:: Direction ::
Put every line from the start of the rows below through the line containing "0.0396/0.0396 arcsec/px), over >= 5 px." into a JSON list of strings, one string per line, with blank lines omitted.

:: Working data ::
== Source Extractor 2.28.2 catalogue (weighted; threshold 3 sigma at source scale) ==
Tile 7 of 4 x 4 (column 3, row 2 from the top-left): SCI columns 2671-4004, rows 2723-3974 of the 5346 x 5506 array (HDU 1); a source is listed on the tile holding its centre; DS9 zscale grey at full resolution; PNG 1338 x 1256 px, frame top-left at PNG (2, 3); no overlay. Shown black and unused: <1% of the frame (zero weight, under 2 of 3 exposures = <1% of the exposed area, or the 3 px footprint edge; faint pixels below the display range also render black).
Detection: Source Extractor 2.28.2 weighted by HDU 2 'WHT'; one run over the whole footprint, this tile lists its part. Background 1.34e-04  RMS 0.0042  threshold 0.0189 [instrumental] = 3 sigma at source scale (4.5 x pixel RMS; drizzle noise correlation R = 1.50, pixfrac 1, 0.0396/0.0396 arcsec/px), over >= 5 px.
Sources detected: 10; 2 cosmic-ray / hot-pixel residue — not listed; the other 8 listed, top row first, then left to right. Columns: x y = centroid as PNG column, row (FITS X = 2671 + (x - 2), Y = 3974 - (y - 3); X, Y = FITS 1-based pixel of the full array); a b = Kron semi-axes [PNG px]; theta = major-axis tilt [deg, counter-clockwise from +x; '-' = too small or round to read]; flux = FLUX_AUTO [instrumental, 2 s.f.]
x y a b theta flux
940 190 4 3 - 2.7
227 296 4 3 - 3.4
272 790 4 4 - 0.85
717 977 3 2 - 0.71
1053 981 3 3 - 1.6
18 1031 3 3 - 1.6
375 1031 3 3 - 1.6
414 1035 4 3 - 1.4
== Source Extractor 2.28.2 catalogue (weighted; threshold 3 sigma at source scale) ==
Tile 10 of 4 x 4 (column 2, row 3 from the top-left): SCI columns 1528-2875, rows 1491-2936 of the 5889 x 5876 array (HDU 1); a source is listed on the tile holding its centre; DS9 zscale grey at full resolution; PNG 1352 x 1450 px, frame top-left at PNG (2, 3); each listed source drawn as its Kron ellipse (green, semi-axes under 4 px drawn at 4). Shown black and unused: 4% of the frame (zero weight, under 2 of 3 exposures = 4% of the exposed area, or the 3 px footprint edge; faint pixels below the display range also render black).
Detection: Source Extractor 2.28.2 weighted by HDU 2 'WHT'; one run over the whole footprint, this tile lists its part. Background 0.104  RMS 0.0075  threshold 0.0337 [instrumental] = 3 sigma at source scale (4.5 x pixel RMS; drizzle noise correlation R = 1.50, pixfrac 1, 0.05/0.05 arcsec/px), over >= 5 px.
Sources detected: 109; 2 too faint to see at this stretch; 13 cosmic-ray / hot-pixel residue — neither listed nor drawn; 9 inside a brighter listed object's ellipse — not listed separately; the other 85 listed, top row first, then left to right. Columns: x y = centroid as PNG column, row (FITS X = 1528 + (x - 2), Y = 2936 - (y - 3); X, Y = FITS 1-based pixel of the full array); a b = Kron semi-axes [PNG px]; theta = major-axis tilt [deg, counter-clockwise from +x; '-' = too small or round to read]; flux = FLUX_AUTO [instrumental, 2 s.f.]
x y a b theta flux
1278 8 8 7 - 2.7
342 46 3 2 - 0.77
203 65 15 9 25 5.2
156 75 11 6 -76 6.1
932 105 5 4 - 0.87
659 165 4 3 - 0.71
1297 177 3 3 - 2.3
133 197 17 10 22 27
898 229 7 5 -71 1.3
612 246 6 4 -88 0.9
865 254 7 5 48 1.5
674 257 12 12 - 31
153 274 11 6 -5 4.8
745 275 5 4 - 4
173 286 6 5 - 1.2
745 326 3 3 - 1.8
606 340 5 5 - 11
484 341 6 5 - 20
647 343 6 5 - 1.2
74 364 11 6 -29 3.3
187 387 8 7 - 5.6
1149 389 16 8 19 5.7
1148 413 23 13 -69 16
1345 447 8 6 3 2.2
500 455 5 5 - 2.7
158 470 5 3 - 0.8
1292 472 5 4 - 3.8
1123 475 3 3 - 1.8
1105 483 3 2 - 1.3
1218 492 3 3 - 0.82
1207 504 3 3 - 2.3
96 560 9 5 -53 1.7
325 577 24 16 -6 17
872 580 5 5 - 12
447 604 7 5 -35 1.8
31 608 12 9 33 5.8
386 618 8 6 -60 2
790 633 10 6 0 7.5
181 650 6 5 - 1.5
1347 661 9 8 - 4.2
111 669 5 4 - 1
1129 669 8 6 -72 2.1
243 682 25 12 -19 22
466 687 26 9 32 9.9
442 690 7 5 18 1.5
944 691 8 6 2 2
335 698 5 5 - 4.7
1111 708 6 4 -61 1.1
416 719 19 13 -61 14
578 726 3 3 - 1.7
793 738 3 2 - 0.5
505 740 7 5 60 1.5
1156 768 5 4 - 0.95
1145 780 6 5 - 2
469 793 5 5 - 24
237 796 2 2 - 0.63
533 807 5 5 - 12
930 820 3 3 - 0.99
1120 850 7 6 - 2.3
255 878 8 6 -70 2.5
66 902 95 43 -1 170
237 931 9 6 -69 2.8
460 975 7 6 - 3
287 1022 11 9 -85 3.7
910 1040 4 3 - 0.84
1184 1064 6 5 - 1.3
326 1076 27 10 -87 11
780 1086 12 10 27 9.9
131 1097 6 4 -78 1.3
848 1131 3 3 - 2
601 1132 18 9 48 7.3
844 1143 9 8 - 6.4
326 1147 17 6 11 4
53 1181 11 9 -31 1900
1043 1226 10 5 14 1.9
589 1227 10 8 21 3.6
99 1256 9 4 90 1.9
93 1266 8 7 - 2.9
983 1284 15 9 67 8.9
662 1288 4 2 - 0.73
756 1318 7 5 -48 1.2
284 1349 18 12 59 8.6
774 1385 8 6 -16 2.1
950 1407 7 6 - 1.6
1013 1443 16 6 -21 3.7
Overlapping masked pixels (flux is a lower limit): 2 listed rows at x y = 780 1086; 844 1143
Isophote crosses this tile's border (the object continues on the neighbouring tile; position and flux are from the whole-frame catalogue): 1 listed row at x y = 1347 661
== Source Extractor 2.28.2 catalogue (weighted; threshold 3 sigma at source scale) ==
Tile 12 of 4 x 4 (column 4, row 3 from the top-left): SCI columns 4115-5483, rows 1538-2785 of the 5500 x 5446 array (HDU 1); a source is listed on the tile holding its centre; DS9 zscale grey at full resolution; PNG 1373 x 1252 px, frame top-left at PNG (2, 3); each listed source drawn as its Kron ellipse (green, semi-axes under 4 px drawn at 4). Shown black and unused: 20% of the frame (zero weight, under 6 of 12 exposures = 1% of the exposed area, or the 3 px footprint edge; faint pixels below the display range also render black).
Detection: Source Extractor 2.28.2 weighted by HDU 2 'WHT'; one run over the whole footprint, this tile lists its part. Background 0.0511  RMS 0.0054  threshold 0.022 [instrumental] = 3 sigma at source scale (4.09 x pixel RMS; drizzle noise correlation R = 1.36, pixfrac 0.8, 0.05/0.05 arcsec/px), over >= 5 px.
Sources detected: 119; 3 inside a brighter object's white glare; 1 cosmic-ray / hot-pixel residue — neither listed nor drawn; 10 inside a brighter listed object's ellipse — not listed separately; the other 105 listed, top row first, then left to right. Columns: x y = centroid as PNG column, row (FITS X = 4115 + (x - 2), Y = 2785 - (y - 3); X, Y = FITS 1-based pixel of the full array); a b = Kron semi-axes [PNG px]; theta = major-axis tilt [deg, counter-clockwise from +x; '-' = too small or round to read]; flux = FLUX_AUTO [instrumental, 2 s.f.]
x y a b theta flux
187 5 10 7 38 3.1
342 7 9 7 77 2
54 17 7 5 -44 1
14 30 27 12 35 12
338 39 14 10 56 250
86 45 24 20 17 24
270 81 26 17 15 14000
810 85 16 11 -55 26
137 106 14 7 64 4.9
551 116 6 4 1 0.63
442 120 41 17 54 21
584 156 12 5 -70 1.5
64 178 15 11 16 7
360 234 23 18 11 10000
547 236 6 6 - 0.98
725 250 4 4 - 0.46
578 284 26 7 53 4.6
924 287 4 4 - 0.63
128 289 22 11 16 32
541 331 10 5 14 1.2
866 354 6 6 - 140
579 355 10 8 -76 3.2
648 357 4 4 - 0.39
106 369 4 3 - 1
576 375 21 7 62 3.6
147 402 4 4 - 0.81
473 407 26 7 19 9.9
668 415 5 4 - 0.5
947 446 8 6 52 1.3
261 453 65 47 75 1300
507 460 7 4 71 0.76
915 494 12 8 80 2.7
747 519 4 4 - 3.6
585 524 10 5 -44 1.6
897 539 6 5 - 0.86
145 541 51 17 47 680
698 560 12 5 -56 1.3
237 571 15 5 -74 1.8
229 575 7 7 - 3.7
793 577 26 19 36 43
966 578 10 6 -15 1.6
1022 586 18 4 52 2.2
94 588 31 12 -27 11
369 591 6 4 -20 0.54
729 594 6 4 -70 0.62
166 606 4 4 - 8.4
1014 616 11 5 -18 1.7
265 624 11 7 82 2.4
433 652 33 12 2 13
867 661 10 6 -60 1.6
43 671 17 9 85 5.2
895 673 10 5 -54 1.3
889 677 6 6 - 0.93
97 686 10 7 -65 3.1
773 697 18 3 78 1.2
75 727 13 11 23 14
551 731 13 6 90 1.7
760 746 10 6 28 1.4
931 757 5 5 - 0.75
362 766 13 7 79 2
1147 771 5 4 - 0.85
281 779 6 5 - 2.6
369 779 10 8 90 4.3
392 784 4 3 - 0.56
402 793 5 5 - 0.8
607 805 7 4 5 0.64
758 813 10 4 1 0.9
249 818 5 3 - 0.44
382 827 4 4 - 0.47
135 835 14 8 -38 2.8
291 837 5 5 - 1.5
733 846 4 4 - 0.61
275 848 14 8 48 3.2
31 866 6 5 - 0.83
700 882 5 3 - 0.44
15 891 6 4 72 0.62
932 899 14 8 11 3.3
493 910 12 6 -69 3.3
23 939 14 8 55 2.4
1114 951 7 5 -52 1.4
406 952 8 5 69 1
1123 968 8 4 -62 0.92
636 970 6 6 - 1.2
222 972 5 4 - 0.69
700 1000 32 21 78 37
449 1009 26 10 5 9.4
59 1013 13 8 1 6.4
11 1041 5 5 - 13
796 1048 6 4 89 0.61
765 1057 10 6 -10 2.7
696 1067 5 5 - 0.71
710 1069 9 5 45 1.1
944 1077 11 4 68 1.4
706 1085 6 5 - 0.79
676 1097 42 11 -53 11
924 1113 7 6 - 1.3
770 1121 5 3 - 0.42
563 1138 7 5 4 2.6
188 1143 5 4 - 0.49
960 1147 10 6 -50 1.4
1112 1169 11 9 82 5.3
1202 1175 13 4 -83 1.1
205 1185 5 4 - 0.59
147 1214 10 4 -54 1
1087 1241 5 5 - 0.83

:: Correct result ::
[
  "== Source Extractor 2.28.2 catalogue (weighted; threshold 3 sigma at source scale) ==",
  "Tile 7 of 4 x 4 (column 3, row 2 from the top-left): SCI columns 2671-4004, rows 2723-3974 of the 5346 x 5506 array (HDU 1); a source is listed on the tile holding its centre; DS9 zscale grey at full resolution; PNG 1338 x 1256 px, frame top-left at PNG (2, 3); no overlay. Shown black and unused: <1% of the frame (zero weight, under 2 of 3 exposures = <1% of the exposed area, or the 3 px footprint edge; faint pixels below the display range also render black).",
  "Detection: Source Extractor 2.28.2 weighted by HDU 2 'WHT'; one run over the whole footprint, this tile lists its part. Background 1.34e-04  RMS 0.0042  threshold 0.0189 [instrumental] = 3 sigma at source scale (4.5 x pixel RMS; drizzle noise correlation R = 1.50, pixfrac 1, 0.0396/0.0396 arcsec/px), over >= 5 px."
]